* _Exercise requirements_
1. Reproduce the portion of the social care text between "This is not" and "as inadequate healthcare.", inclusive.
2. According to the social care text, by what date would all careworkers need to be vaccinated against Covid under the plans the Government is approving?

* _Source text_
-- Opening Marker --

Government must rethink its policies that are worsening the staffing crisis and putting lives at risk. Shortages of careworkers, a workforce with notoriously high turnover and low wages, have already been compounded by post-Brexit migration rules, as carers from overseas do not reach the new higher income threshold to be eligible to work in the UK. The Government is also approving plans to force all careworkers to need to be vaccinated against Covid by November 11th. Its own estimates are that at least 40,000 CQC-registered care home staff will refuse the vaccine and therefore risk being forced out next month if mandatory vaccination is introduced. This could see a further exodus of dedicated care staff, who may just move to the NHS or domiciliary care which do not demand vaccination. These staff shortages are running risks with people’s lives. People have a right to refuse the vaccine. After all, even when vaccinated, they can catch and transmit Covid.
This is not a meaningful commitment to fix social care. Raising tax to give money to the NHS to tackle its backlog, while of course important, will not reduce unmet needs or the financial fragility of care home operators. It will not end the current rationing of care, nor the ongoing reduction of preventive measures as councils keep cutting services. The national economic model of social care relies on councils’ public funding paying below costs of delivery and such social care underfunding can be just as serious to people’s lives as inadequate healthcare.
People will still have to sell their homes to pay for care, although that is not the main problem. Most people will need to spend well over £150,000 on care before they receive public health under these proposals. So, if they do not qualify for NHS help, they will have to use up most of their savings or assets and have to sell their homes to pay for care.

-- Closing Marker --

* _Data supplied_
-- Opening Marker --

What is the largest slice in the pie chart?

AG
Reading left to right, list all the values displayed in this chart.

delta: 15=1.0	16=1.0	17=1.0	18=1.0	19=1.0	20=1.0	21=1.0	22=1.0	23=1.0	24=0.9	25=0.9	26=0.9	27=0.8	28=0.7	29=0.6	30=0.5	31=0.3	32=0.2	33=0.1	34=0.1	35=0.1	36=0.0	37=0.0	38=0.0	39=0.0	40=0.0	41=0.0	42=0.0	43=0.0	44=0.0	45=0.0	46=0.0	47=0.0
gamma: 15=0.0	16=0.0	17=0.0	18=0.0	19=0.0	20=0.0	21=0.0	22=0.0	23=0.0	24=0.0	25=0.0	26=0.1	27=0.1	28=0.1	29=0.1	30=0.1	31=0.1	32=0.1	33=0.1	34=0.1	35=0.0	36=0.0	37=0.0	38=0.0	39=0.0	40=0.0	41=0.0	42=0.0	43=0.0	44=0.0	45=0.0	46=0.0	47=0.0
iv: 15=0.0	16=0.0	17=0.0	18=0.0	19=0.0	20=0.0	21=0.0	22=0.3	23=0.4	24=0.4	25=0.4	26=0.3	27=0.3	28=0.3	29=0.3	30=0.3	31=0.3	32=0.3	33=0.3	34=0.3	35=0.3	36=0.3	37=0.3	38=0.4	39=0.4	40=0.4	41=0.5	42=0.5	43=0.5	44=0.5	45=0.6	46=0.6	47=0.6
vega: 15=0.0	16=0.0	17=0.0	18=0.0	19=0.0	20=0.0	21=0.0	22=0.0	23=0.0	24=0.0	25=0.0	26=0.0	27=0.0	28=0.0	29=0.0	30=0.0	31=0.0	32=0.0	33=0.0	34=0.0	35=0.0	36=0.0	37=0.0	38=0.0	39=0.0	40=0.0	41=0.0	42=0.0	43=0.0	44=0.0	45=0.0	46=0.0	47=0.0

-- Closing Marker --

* _Answers for this exercise_
1.
This is not a meaningful commitment to fix social care. Raising tax to give money to the NHS to tackle its backlog, while of course important, will not reduce unmet needs or the financial fragility of care home operators. It will not end the current rationing of care, nor the ongoing reduction of preventive measures as councils keep cutting services. The national economic model of social care relies on councils’ public funding paying below costs of delivery and such social care underfunding can be just as serious to people’s lives as inadequate healthcare.

2. By November 11th.